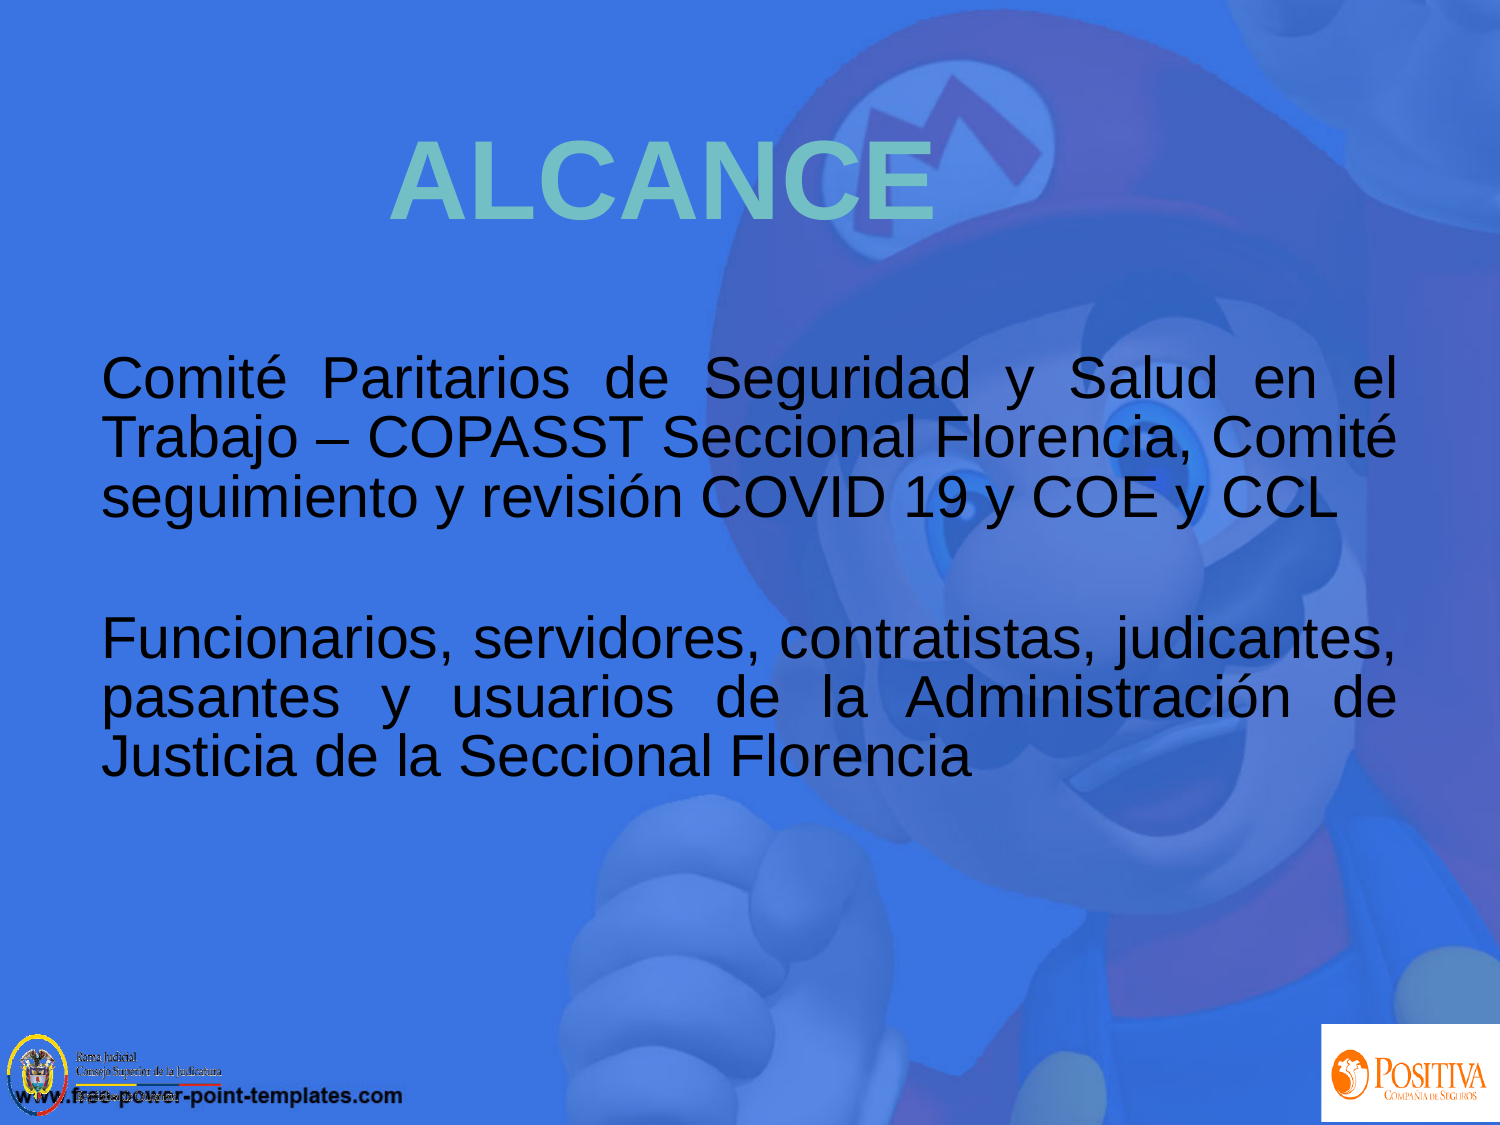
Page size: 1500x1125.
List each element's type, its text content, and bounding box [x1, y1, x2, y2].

text_box Comité Paritarios de Seguridad y Salud en el Trabajo – COPASST Seccional Florencia, Comité seguimiento y revisión COVID 19 y COE y CCL Funcionarios, servidores, contratistas, judicantes, pasantes y usuarios de la Administración de Justicia de la Seccional Florencia [86, 343, 1414, 832]
picture [0, 0, 1500, 1125]
text_box ALCANCE [360, 78, 966, 294]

##############################

Exact repetition of the material above is required, with the images removed.

Page size: 1500x1125.
List each element's type, its text content, and bounding box [x1, y1, x2, y2].

text_box Comité Paritarios de Seguridad y Salud en el Trabajo – COPASST Seccional Florencia, Comité seguimiento y revisión COVID 19 y COE y CCL Funcionarios, servidores, contratistas, judicantes, pasantes y usuarios de la Administración de Justicia de la Seccional Florencia [86, 343, 1414, 832]
picture [0, 0, 1500, 1125]
text_box ALCANCE [360, 78, 966, 294]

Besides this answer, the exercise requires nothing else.